Task details: Extend the passage on inverting HRLT resistivity logs, picking up right after its final sentence.

According to the above analysis, under the actual wellbore conditions, those major factors affecting the response of HRLT logs include invasion of drilling fluid, relative dip angle and electrical anisotropy coefficient, but their degrees of influence decrease in turn. To inversely model these four parameters, λ, r_i, R_xo and R_t from HRLT logs accurately, these factors must be considered comprehensively, but they should be treated differently and step by step.

As we all know, the accuracy, speed and stability of the inversion algorithm largely depend on the selection of initial value. It is very important to give reasonable initial values of r_i, R_t and R_xo for the inversion process. In this study, a hierarchical flowsheet based on charts is proposed, which aims at accurately estimating the initial values of inversion parameters. The invasion is first consider, then the resistivity and λ. These four parameters in inclined anisotropic formation with invasion were modeled inversely (assuming that the flushed zone and the undisturbed formation possess same electrical anisotropy).

1.1.1. Determining the initial value of r_i inversion

Since the logs value of HRLT is highly sensitive to invasion degree, and the separation degree of 5 logs is directly related to r_i, we establish the charts shown in Fig. 4 by analyzing the forward simulation results at different invasion radii. In Fig. 4a, R_LA3/R_LA1 ratio of HRLT is taken as abscissa, R_LA5/R_LA1 ratio as ordinate, the red curve represents different r_i, the blue curve represents different R_t/R_xo ratios. For the layer in which we are interested, R_LA1, R_LA3 and R_LA5 values are picked respectively. According to their ratios and corresponding coordinate position, the initial value of r_i can be worked out between the two adjacent theoretical invasion radius values by interpolation method from Fig. 4a.

[Listing excerpted from a collection]
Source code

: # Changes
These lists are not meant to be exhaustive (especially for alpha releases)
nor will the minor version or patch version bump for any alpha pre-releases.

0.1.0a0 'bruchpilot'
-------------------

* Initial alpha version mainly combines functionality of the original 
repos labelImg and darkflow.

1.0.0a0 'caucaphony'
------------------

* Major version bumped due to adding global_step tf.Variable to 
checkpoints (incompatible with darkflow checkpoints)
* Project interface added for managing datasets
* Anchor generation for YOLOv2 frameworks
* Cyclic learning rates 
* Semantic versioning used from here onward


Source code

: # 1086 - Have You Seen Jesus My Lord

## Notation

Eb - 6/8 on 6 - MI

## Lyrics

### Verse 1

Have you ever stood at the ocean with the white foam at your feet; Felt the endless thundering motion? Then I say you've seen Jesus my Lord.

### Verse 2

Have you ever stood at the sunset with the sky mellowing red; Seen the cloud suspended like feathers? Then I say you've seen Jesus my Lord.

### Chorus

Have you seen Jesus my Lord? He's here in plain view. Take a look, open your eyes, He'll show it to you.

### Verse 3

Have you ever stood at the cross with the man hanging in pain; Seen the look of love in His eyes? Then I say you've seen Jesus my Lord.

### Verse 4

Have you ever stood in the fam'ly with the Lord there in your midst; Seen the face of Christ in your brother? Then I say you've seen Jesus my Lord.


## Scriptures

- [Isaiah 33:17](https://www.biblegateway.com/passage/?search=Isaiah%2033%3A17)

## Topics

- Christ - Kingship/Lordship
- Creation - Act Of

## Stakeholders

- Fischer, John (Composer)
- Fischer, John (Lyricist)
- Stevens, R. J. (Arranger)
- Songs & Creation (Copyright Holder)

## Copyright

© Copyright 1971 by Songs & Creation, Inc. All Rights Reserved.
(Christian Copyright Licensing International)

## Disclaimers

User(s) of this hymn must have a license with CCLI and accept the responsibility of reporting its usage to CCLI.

Task answer:
1.1.2. Determination of initial values of R_t and R_xo inversion

Similarly, we establish the chart as shown in Fig. 4b based on forward simulation analysis at different R_t/R_xo values under each r_i. In Fig. 4b, R_LA1 is choosen as the abscissa, R_LA5/R_LA1 is the ordinate, the blue curve in the longitudinal direction corresponds to different R_t/R_xo ratios, and the pink curve in the transverse direction corresponds to different R_xo. For the target interval, the inversion initial values of R_t and R_xo can be determined according to the positions of R_LA1 and R_LA5 curves and their ratio in Fig. 4b.

We establish a series of templates as shown in Fig. 4 when λ is from 1.0 to 3.0 with increment as 0.1. For the actual application, we assume that θ is known (determined by other logs), firstly we estimate a set of initial values r_i,R_xo and R_t and their corresponding λ value by the charts like Fig. 4, and then forward the theoretical curve with the 3D finite element method to match with the measured curve circularly., At last, we select the group with the smallest error as the output, and determine the electric anisotropy coefficient λ and other parameters, recorded as λ_HRLT. The error analysis shows that anisotropy and other parameters obtained by this method have relative errors of less than 10%, so it is applicative^[23].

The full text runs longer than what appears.